Company Negative News
- 📉 DII holdings reduced by 0.73%.
- 📉 Technical indicators show weakness with RSI below 40.
Company Positive News
- 📈 Stable quarterly PAT (₹685 Cr vs ₹688 Cr).
- 📈 FII holdings increased by 0.75%.
- 📈 Strong demand outlook in FMCG sector.
Industry
- 🏭 FMCG industry in India is expanding steadily with rising packaged food demand.

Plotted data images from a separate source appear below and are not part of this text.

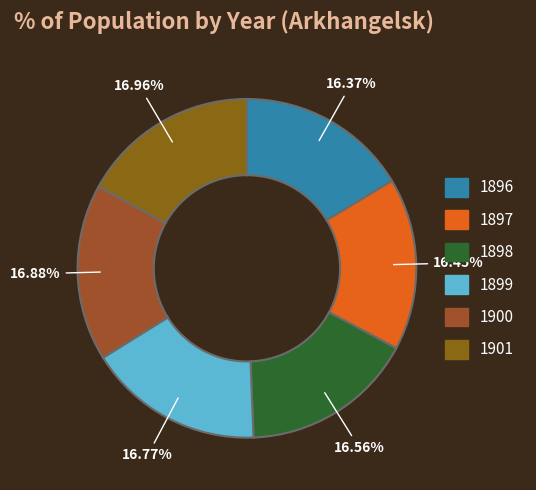

How many slices are in this pie chart?

6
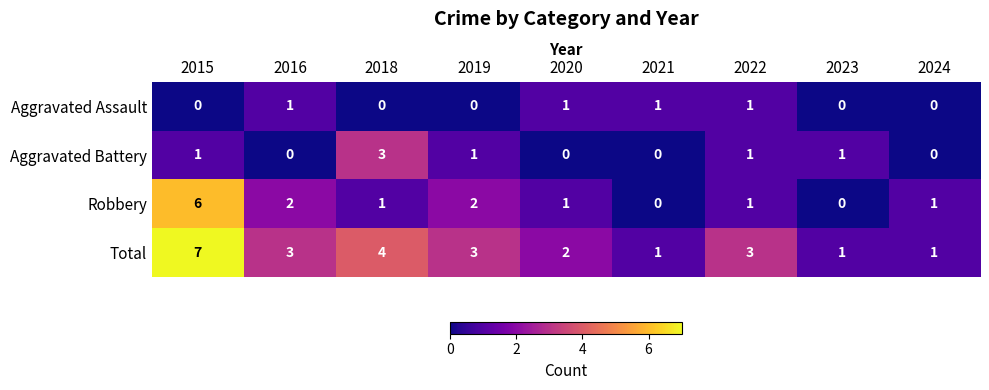

What is the sum of the Robbery values at 2016 and 2020?

3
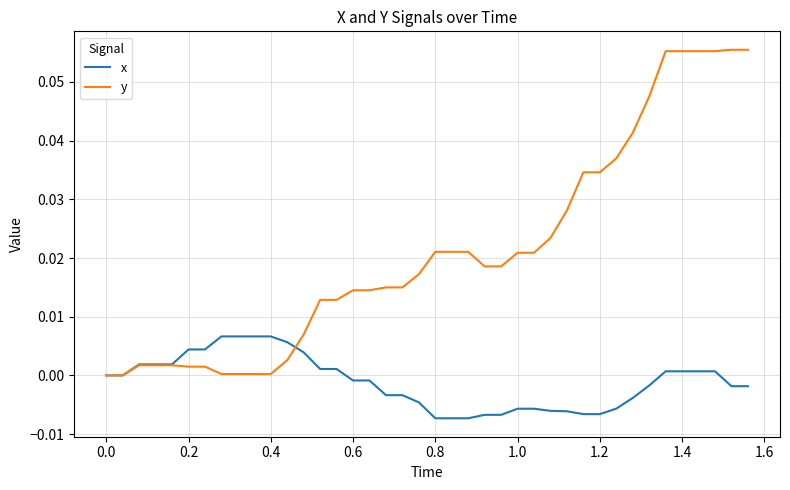

Which series has the largest total across all categories?

y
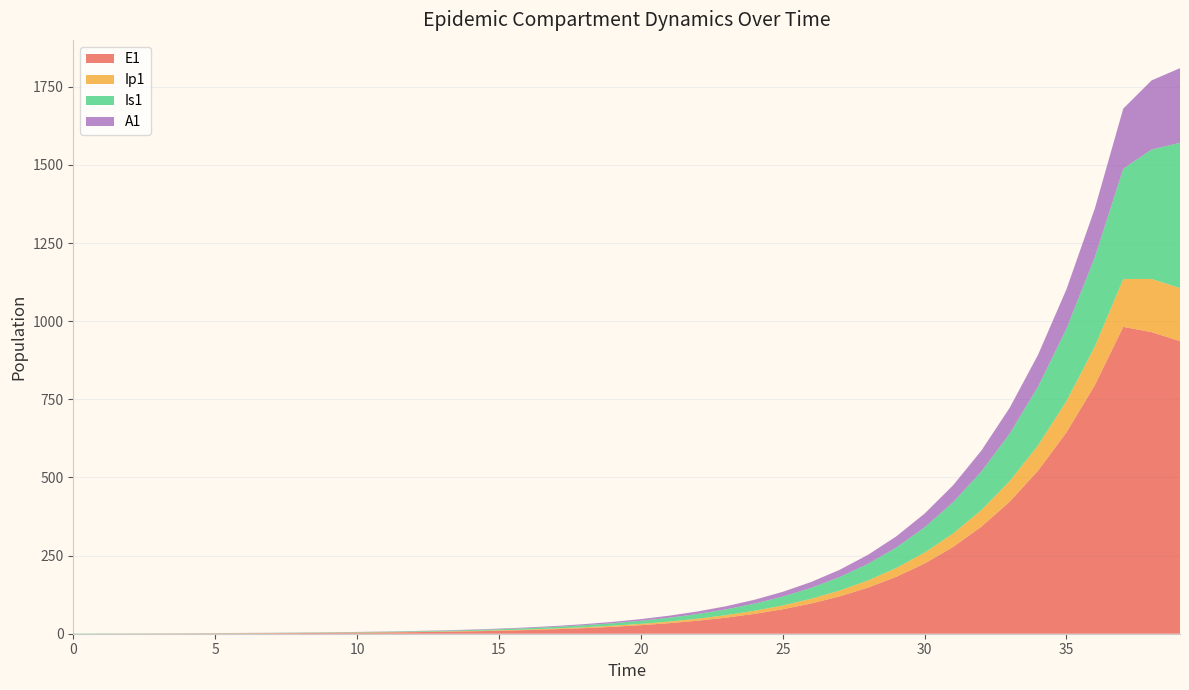

Does the chart have visible grid lines?

Yes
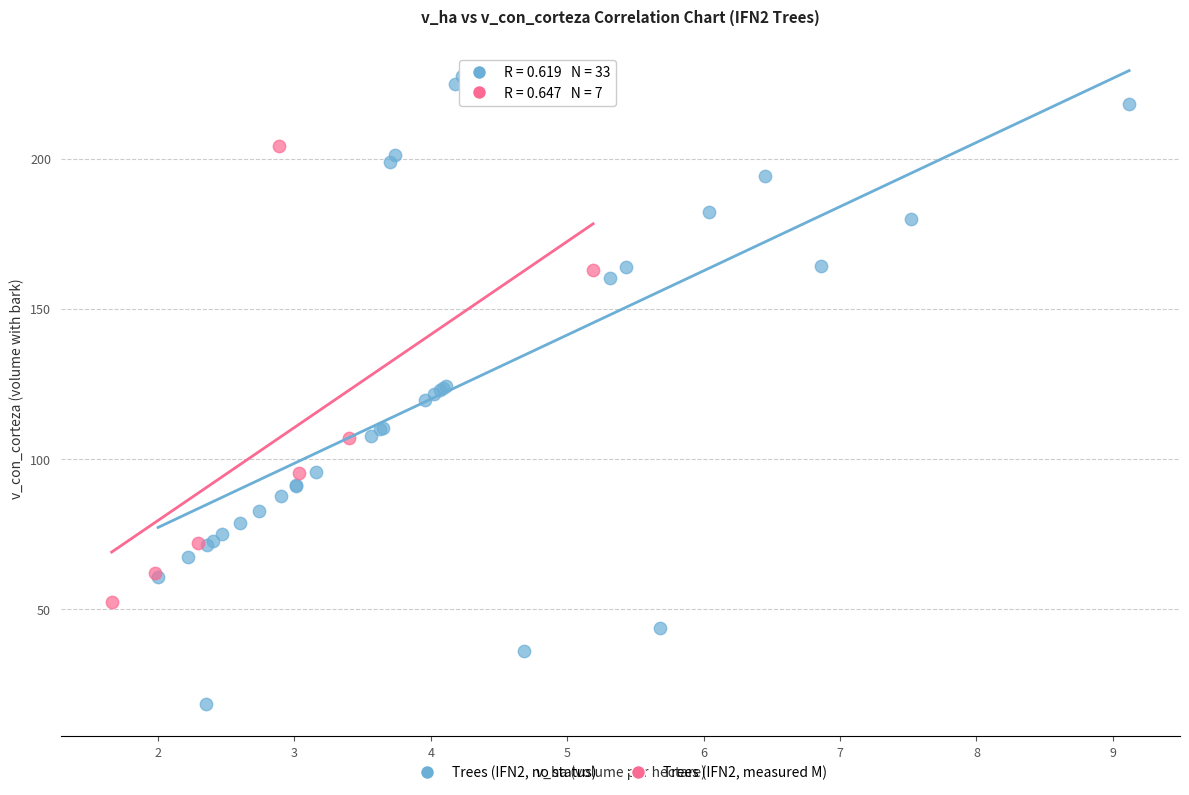

Which series has the widest spread of Y values?

Trees (IFN2, no status)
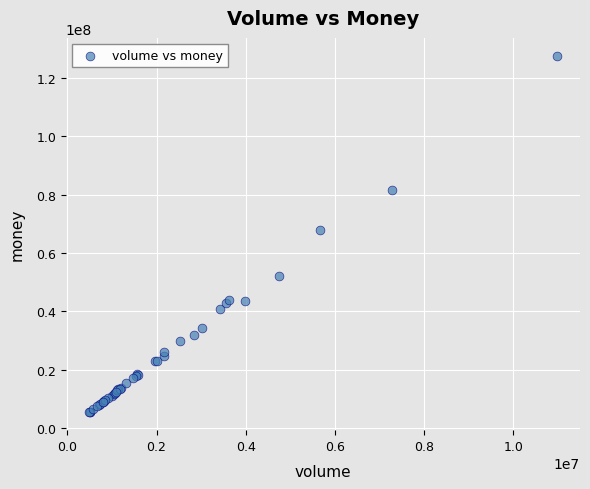

What Y value in the scatter plot is closest to 66516564?

67883167.4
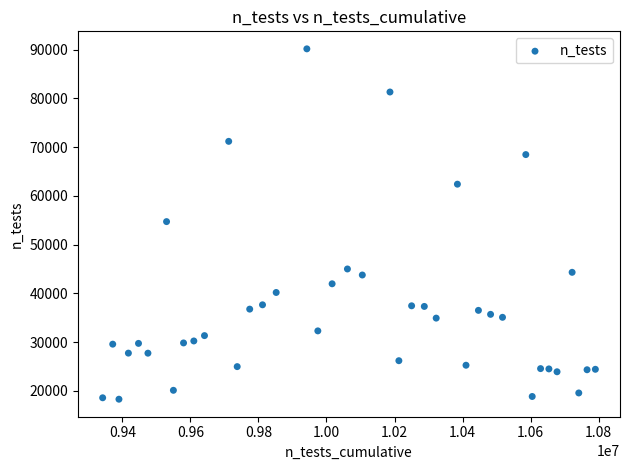

What is the range of Y values (max minus min)?

71865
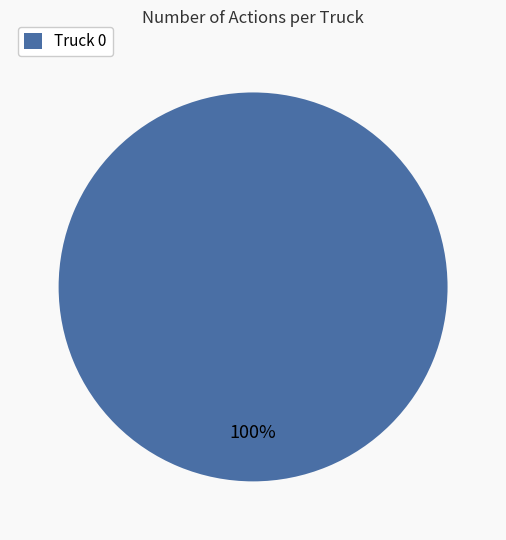

Is there any slice that represents more than half of the pie?

Yes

- 🏭 Industry P/E at 53.4 shows moderate valuation compared to Britannia’s fair pricing.
- 🏭 Competition remains strong with ITC, Nestlé, and HUL.
Conclusion
✅ Britannia Industries is fundamentally strong with exceptional return ratios, brand loyalty, and consistent demand. However, valuations are stretched and technical indicators show weakness. Suitable for long-term holding, with accumulation recommended around ₹5,200–5,300 levels.
For deeper insights, you could explore a peer comparison or a technical chart analysis to complement this fundamental view.